Mathieu Dagorn : En position
Arts visuels

Mathieu Dagorn : En position

Avec Anamorphoses, Mathieu Dagorn force le regardeur à constamment se repositionner par rapport à ce qu’il donne à voir: le CHUS. Rencontre non statique.

Une rôtissoire à kebab en gants de latex, une brique en gants de latex, une boule disco en gants de latex. Autant de pièces iconoclastes figurant au portfolio de Mathieu Dagorn, dont l’exposition Anamorphoses (étude de cellules de troisième peau) envahit actuellement Sporobole dans le cadre de l’événement Espace [im] média. Une oeuvre marquée au fer rouge par la formation en biochimie et le travail en laboratoire de recherche appliquée de l’artiste français. "Je suis un scientifique qui est devenu artiste, contrairement à des artistes qui sont devenus scientifiques", précise-t-il, tenant à se distinguer de certains de ses contemporains, prosélytes de la science, complètement "obnubilés, qui sont toujours dans la fascination de l’objet".

Composée de dispositifs installatifs photo-vidéo – des moniteurs télé suspendus l’écran vers le bas et sur lesquels sont apposés des miroirs cylindriques (ressemblant à des bouts de tuyaux de sécheuse) -, Anamorphoses propose de voir le CHUS de Fleurimont sous un angle inédit.
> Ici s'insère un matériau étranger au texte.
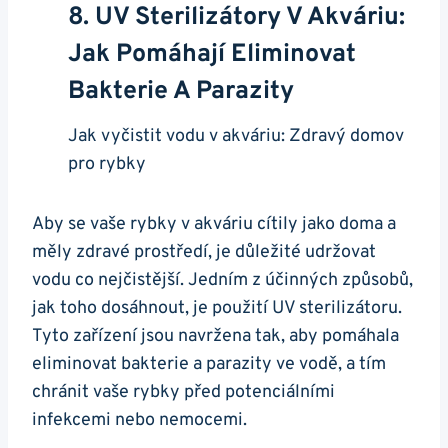
8. UV Sterilizátory V Akváriu:
Jak Pomáhají Eliminovat
Bakterie A Parazity
Jak ⁣vyčistit vodu v akváriu: Zdravý domov
pro rybky
Aby se vaše⁢ rybky v⁢ akváriu cítily jako doma a
měly zdravé prostředí, je důležité udržovat
vodu co nejčistější. Jedním z účinných způsobů,⁢
jak toho dosáhnout, je použití UV sterilizátoru.
Tyto zařízení jsou navržena tak, aby pomáhala
eliminovat bakterie a parazity ⁣ve vodě, a‌ tím
chránit vaše ‍rybky před potenciálními
⁢infekcemi nebo nemocemi.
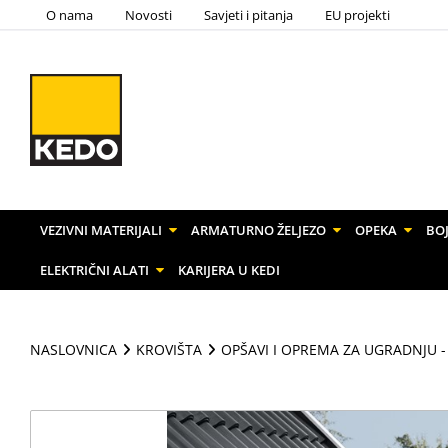
O nama
Novosti
Savjeti i pitanja
EU projekti
VEZIVNI MATERIJALI
ARMATURNO ŽELJEZO
OPEKA
BOJ
ELEKTRIČNI ALATI
KARIJERA U KEDI
NASLOVNICA
KROVIŠTA
OPŠAVI I OPREMA ZA UGRADNJU -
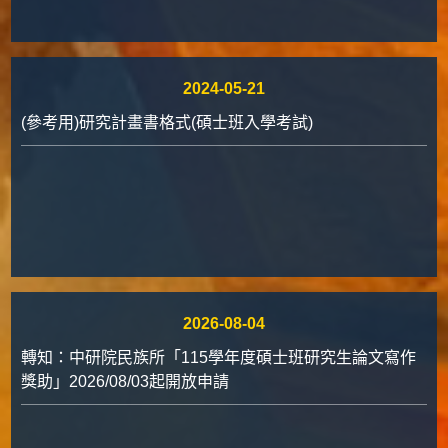
2024-05-21
(參考用)研究計畫書格式(碩士班入學考試)
2026-08-04
轉知：中研院民族所「115學年度碩士班研究生論文寫作
獎助」2026/08/03起開放申請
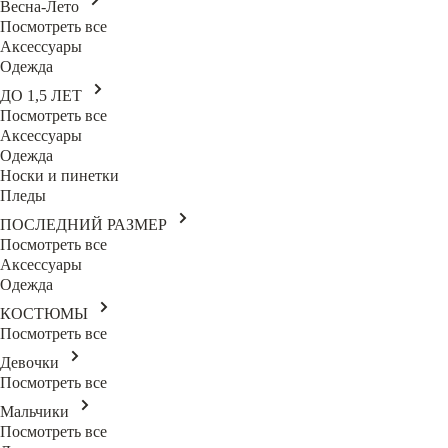
Весна-Лето
Посмотреть все
Аксессуары
Одежда
ДО 1,5 ЛЕТ
Посмотреть все
Аксессуары
Одежда
Носки и пинетки
Пледы
ПОСЛЕДНИЙ РАЗМЕР
Посмотреть все
Аксессуары
Одежда
КОСТЮМЫ
Посмотреть все
Девочки
Посмотреть все
Мальчики
Посмотреть все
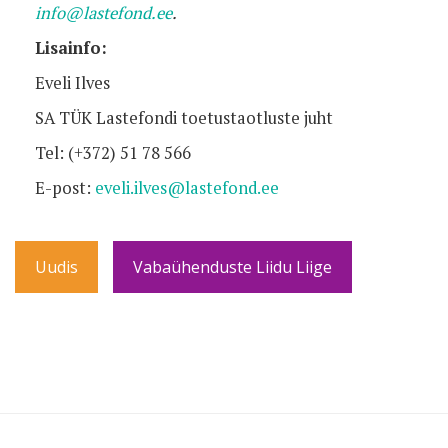
info@lastefond.ee
.
Lisainfo:
Eveli Ilves
SA TÜK Lastefondi toetustaotluste juht
Tel: (+372) 51 78 566
E-post:
eveli.ilves@lastefond.ee
Uudis
Vabaühenduste Liidu Liige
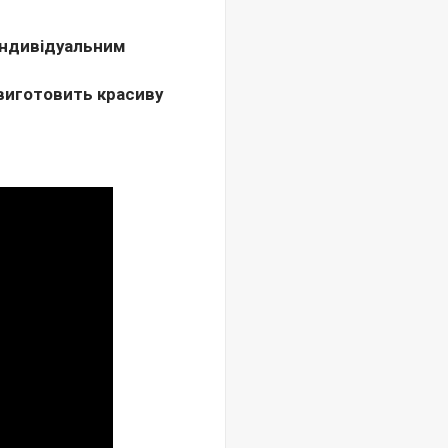
 індивідуальним
 виготовить красиву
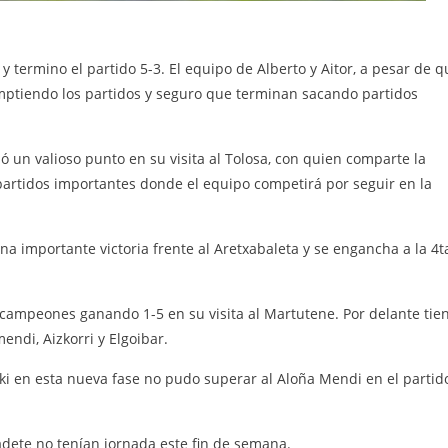
y termino el partido 5-3. El equipo de Alberto y Aitor, a pesar de q
mptiendo los partidos y seguro que terminan sacando partidos
ió un valioso punto en su visita al Tolosa, con quien comparte la
partidos importantes donde el equipo competirá por seguir en la
na importante victoria frente al Aretxabaleta y se engancha a la 4t
 campeones ganando 1-5 en su visita al Martutene. Por delante tie
ndi, Aizkorri y Elgoibar.
xiki en esta nueva fase no pudo superar al Aloña Mendi en el partid
adete no tenían jornada este fin de semana.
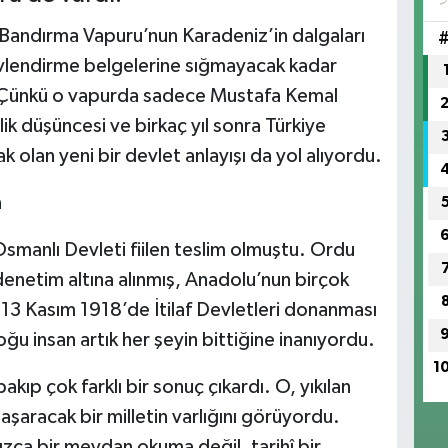
Bandırma Vapuru’nun Karadeniz’in dalgaları
evlendirme belgelerine sığmayacak kadar
. Çünkü o vapurda sadece Mustafa Kemal
nlik düşüncesi ve birkaç yıl sonra Türkiye
k olan yeni bir devlet anlayışı da yol alıyordu.
n
manlı Devleti fiilen teslim olmuştu. Ordu
 denetim altına alınmış, Anadolu’nun birçok
 13 Kasım 1918’de İtilaf Devletleri donanması
ğu insan artık her şeyin bittiğine inanıyordu.
1
ıp çok farklı bir sonuç çıkardı. O, yıkılan
şaracak bir milletin varlığını görüyordu.
nızca bir meydan okuma değil, tarihî bir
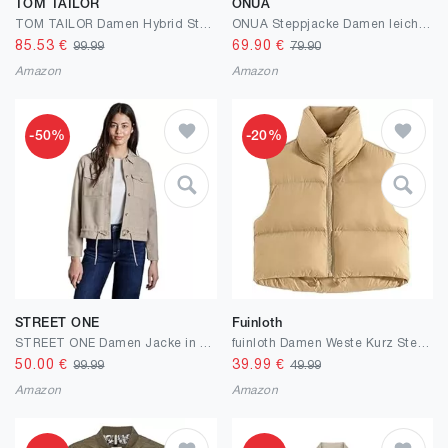
TOM TAILOR
ONUA
TOM TAILOR Damen Hybrid Steppjacke mit Kapuze
ONUA Steppjacke Damen leicht, auch als moderne Herbstjacke mit abnehmbarer Kapuze, Übergangsjacke oder gefütterte Damenjacke & Outdoorjacke für den Herbst (Größen 36-48)
85.53
€
69.90
€
99.99
79.90
Amazon
Amazon
-50%
-20%
STREET ONE
Fuinloth
STREET ONE Damen Jacke in Wolloptik
fuinloth Damen Weste Kurz Stehkragen Steppweste Warm Winter Crop Puffer Weste mit Reißverschluss Ärmellose Übergangsweste
50.00
€
39.99
€
99.99
49.99
Amazon
Amazon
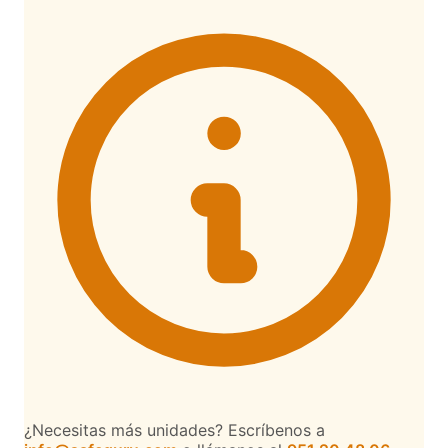
¿Necesitas más unidades? Escríbenos a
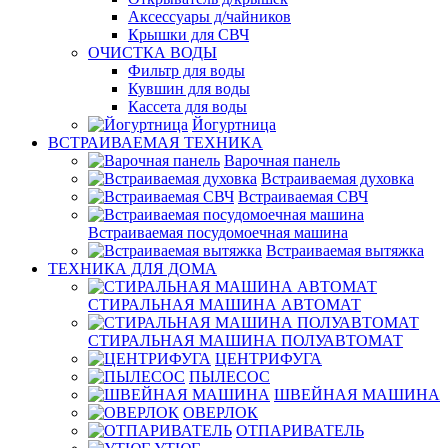
Аксессуары д/чайников
Крышки для СВЧ
ОЧИСТКА ВОДЫ
Фильтр для воды
Кувшин для воды
Кассета для воды
Йогуртница
ВСТРАИВАЕМАЯ ТЕХНИКА
Варочная панель
Встраиваемая духовка
Встраиваемая СВЧ
Встраиваемая посудомоечная машина
Встраиваемая вытяжка
ТЕХНИКА ДЛЯ ДОМА
СТИРАЛЬНАЯ МАШИНА АВТОМАТ
СТИРАЛЬНАЯ МАШИНА ПОЛУАВТОМАТ
ЦЕНТРИФУГА
ПЫЛЕСОС
ШВЕЙНАЯ МАШИНА
ОВЕРЛОК
ОТПАРИВАТЕЛЬ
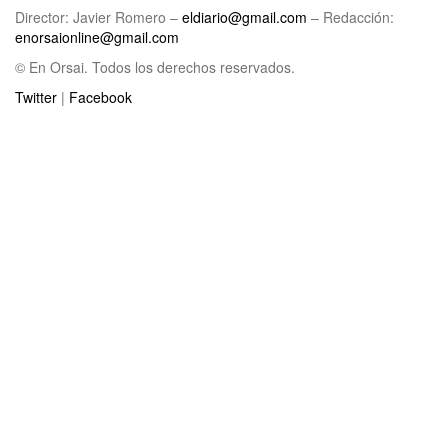
Director: Javier Romero –
eldiario@gmail.com
– Redacción:
enorsaionline@gmail.com
© En Orsai. Todos los derechos reservados.
Twitter
|
Facebook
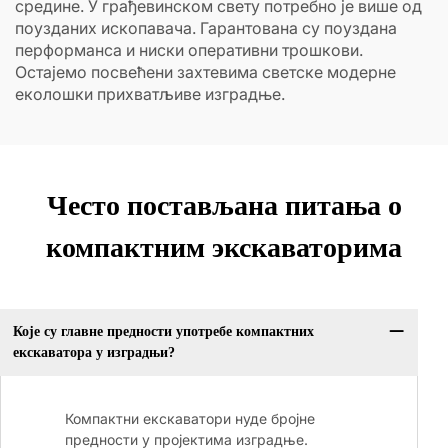
средине. У грађевинском свету потребно је више од
поузданих ископавача. Гарантована су поуздана
перформанса и ниски оперативни трошкови.
Остајемо посвећени захтевима светске модерне
еколошки прихватљиве изградње.
Често постављана питања о
компактним экскаваторима
Које су главне предности употребе компактних
екскаватора у изградњи?
Компактни екскаватори нуде бројне
предности у пројектима изградње.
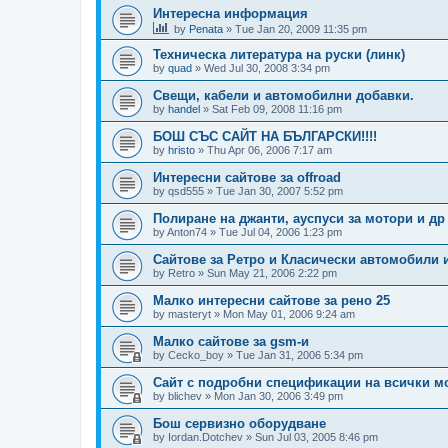
Интересна информация
by
Penata
»
Tue Jan 20, 2009 11:35 pm
Техническа литература на руски (линк)
by
quad
»
Wed Jul 30, 2008 3:34 pm
Свещи, кабели и автомобилни добавки.
by
handel
»
Sat Feb 09, 2008 11:16 pm
БОШ СЪС САЙТ НА БЪЛГАРСКИ!!!!
by
hristo
»
Thu Apr 06, 2006 7:17 am
Интересни сайтове за offroad
by
qsd555
»
Tue Jan 30, 2007 5:52 pm
Полиране на джанти, ауспуси за мотори и др
by
Anton74
»
Tue Jul 04, 2006 1:23 pm
Сайтове за Ретро и Класически автомобили и
by
Retro
»
Sun May 21, 2006 2:22 pm
Малко интересни сайтове за рено 25
by
masteryt
»
Mon May 01, 2006 9:24 am
Малко сайтове за gsm-и
by
Cecko_boy
»
Tue Jan 31, 2006 5:34 pm
Сайт с подробни спецификации на всички м
by
blichev
»
Mon Jan 30, 2006 3:49 pm
Бош сервизно оборудване
by
Iordan.Dotchev
»
Sun Jul 03, 2005 8:46 pm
Projetées dans le tube cathodique, des photos panoramiques et difformes des bâtiments du centre de recherche sont réfléchies par les miroirs de sorte à ce qu’on puisse les percevoir nettement. "Le fait de déformer tout ça permet de piper la notion de documentation", explique l’artiste pour qui exposer de simples photos du CHUS se serait avéré inintéressant.

BOUGER, BOUGER

Mathieu Dagorn s’offusque presque lorsqu’on lui demande ce sur quoi il faut exactement poser notre regard dans ses pièces, l’image déformée ou l’image réfléchie. "C’est actif comme contemplation, tu ne peux pas rester là, tu es obligé de constamment te poser des questions." Une oeuvre qui se fait avec son regardeur, en "équilibre dynamique", résume son créateur, un concept auquel son travail s’abreuve goulûment.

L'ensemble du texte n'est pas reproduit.